Required work => How many lines of these entries hold the string "available"? Reply with the number alone.

Input =>
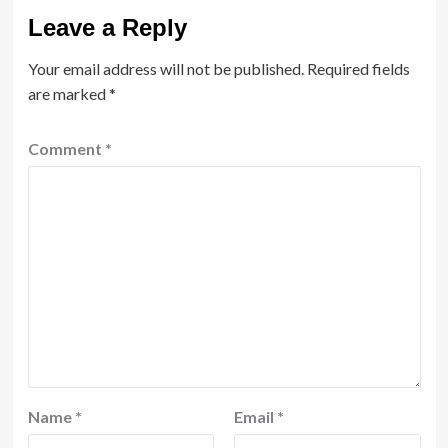
Leave a Reply
Your email address will not be published.
Required fields
are marked
*
Comment
*
Name
*
Email
*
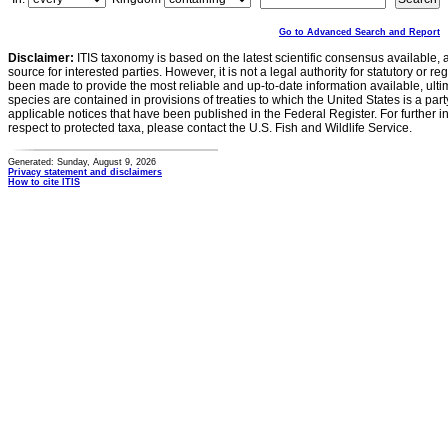
Go to Advanced Search and Report
Disclaimer:
ITIS taxonomy is based on the latest scientific consensus available, 
source for interested parties. However, it is not a legal authority for statutory or r
been made to provide the most reliable and up-to-date information available, ulti
species are contained in provisions of treaties to which the United States is a party
applicable notices that have been published in the Federal Register. For further i
respect to protected taxa, please contact the U.S. Fish and Wildlife Service.
Generated: Sunday, August 9, 2026
Privacy statement and disclaimers
How to cite ITIS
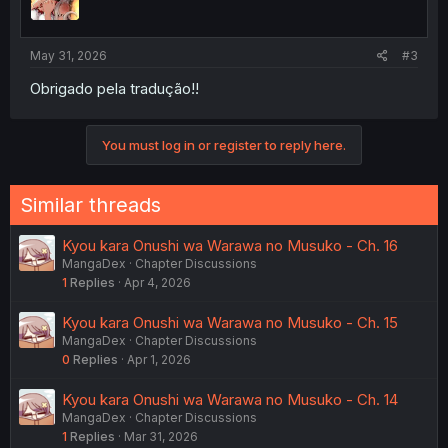
May 31, 2026
#3
Obrigado pela tradução!!
You must log in or register to reply here.
Similar threads
Kyou kara Onushi wa Warawa no Musuko - Ch. 16
MangaDex
Chapter Discussions
1
Replies
Apr 4, 2026
Kyou kara Onushi wa Warawa no Musuko - Ch. 15
MangaDex
Chapter Discussions
0
Replies
Apr 1, 2026
Kyou kara Onushi wa Warawa no Musuko - Ch. 14
MangaDex
Chapter Discussions
1
Replies
Mar 31, 2026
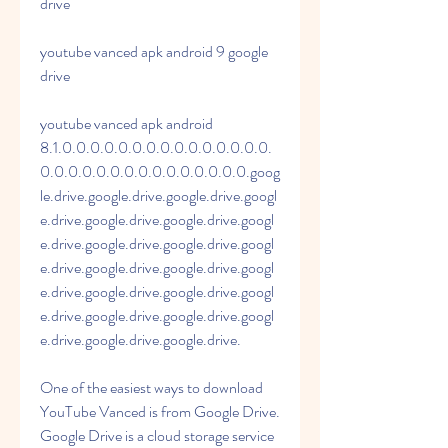
drive
youtube vanced apk android 9 google 
drive
youtube vanced apk android 
8.1.0.0.0.0.0.0.0.0.0.0.0.0.0.0.0.
0.0.0.0.0.0.0.0.0.0.0.0.0.0.0.goog
le.drive.google.drive.google.drive.googl
e.drive.google.drive.google.drive.googl
e.drive.google.drive.google.drive.googl
e.drive.google.drive.google.drive.googl
e.drive.google.drive.google.drive.googl
e.drive.google.drive.google.drive.googl
e.drive.google.drive.google.drive.
One of the easiest ways to download 
YouTube Vanced is from Google Drive. 
Google Drive is a cloud storage service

Expected answer => 2